Ausladendes Fahrgestell mit großer Spurbreite

Doch nicht nur in technischer Hinsicht ist der Promenade zweifellos top aufgestellt, auch optisch vermag er zu überzeugen. Mit seiner klaren Formensprache nach Maßgabe von Design-Vorbildern wie Mutsy, Koelstra, Bugaboo oder der deutschen ABC-Design adressiert er primär eine urbane, stilbewusste Nutzerschaft. Doch anders als bei manchem Wettbewerber sind Design, maximales Kompaktmaß und platzsparende Tugenden offenbar kein Selbstzweck, wie ein Blick ins Datenblatt zeigt. Denn bei einer Breite von 64 Zentimetern ist er in Hinsicht auf das Platzangebot sehr komfortabel aufgestellt. Im Stadtleben allerdings könnte die hohe Spurbreite durchaus Probleme bereiten - beim Einsteigen in Busse etwa, deren Einzelfahrgasttüren eine lichte Mindestbreite von 65 Zentimeter haben müssen.

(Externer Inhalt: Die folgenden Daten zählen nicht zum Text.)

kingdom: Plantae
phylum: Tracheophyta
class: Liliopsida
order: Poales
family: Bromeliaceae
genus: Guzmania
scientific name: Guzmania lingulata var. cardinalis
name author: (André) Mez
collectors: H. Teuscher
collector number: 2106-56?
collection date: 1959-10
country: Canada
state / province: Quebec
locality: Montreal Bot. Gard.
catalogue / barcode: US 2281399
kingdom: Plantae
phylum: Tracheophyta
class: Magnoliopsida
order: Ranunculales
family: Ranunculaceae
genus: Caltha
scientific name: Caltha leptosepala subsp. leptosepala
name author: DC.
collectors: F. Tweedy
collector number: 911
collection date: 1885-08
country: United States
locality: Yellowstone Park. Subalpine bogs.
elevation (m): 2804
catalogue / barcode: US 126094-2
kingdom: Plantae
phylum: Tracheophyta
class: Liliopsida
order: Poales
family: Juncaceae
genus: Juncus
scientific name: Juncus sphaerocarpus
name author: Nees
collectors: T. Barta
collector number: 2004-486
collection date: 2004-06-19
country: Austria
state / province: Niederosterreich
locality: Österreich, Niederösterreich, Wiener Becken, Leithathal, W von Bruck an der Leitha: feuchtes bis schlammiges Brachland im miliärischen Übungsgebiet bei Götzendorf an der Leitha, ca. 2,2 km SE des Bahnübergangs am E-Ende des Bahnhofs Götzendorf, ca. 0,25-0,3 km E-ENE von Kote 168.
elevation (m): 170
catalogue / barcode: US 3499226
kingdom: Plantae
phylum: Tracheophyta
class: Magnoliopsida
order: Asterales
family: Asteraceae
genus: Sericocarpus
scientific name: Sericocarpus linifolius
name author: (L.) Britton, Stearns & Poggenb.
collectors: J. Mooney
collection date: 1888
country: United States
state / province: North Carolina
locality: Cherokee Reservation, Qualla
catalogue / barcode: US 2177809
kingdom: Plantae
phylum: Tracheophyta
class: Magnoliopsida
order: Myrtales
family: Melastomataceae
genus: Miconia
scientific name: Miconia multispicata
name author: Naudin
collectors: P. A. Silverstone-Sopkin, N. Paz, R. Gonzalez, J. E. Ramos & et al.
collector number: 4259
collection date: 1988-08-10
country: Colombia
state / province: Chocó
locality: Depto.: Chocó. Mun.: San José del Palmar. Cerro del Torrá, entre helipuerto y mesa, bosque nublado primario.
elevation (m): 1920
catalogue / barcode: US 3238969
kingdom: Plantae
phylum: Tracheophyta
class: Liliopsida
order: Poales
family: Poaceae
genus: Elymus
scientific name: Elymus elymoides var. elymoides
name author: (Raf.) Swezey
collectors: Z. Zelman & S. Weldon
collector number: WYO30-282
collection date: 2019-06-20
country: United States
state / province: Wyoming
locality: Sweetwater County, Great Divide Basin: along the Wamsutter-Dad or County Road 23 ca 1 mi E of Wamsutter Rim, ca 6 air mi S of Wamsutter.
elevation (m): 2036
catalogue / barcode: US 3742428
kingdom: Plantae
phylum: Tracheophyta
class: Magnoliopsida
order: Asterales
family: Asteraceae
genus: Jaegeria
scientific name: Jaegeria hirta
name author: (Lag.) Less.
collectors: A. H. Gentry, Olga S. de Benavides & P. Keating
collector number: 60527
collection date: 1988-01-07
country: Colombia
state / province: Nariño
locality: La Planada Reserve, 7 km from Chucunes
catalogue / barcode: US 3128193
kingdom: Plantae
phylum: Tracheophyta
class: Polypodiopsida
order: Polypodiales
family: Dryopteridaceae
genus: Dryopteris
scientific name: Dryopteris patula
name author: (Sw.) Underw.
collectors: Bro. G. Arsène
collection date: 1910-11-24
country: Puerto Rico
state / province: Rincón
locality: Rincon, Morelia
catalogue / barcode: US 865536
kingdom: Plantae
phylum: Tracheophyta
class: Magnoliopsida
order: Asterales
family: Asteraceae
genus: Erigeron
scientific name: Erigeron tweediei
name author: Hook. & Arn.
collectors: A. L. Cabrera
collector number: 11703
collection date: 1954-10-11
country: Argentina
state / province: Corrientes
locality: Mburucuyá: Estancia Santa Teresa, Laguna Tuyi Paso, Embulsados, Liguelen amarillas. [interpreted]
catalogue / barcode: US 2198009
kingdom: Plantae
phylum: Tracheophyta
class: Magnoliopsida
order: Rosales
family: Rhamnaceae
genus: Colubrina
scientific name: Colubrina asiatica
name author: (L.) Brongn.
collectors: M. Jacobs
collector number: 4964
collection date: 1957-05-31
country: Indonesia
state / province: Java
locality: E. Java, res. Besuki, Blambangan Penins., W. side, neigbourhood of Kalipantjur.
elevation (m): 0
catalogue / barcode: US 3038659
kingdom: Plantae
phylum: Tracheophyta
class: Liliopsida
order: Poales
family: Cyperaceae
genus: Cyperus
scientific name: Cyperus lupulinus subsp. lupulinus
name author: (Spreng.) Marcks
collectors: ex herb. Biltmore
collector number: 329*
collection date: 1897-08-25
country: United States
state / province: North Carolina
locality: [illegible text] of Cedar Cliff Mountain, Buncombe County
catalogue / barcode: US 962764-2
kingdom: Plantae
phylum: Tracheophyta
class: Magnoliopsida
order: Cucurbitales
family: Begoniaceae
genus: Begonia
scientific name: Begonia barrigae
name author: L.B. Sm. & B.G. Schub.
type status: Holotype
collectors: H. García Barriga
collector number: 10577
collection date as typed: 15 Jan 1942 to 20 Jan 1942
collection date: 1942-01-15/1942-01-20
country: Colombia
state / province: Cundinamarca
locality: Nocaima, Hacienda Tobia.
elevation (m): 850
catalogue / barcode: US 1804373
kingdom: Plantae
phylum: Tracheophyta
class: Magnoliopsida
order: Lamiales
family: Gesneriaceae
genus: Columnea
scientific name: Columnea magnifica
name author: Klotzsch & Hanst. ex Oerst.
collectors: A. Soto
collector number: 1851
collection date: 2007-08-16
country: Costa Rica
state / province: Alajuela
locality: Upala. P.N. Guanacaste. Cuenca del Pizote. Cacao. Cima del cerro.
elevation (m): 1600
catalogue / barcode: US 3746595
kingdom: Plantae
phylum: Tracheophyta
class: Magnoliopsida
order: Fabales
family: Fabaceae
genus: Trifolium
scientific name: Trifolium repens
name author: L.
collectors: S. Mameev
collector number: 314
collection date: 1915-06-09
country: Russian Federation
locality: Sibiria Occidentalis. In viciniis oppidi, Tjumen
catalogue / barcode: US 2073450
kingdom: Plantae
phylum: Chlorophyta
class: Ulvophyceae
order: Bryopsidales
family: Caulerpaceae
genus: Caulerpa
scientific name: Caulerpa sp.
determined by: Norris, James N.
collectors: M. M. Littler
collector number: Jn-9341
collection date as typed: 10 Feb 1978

Schluckfreudiges Fahrwerk mit Vorderradfederung

Weiteres Merkmal des in der gehobenen Preisklasse angesiedelten Luxus-Kinderwagens - je nach Anbieter zwischen 645 und knapp 700 Euro (Amazon) – sind nach Angeben des Herstellers luftfreie Räder mit ihrem unbestreitbaren Vorzug von Pannenfreiheit. Scherben, spitzes Gestein oder Nägel sind demnach für den Promenade kein Problem. Doch auch ohne die Eigenfederung von Luftfrädern ist man komfortabel unterwegs, denn angesichts der beiden Vorderradfederungen zeigt sich das Fahrwerk ausgesprochen schluckfreudig. Ließe sich nun noch der Schieber auf die gegenüberliegende Seite schwenken, wären die dann vorne platzierten, großen Räder auch noch offroadtauglich. Angesichts seiner Preisklasse hätte ihm diese Feature sicherlich gut gestanden.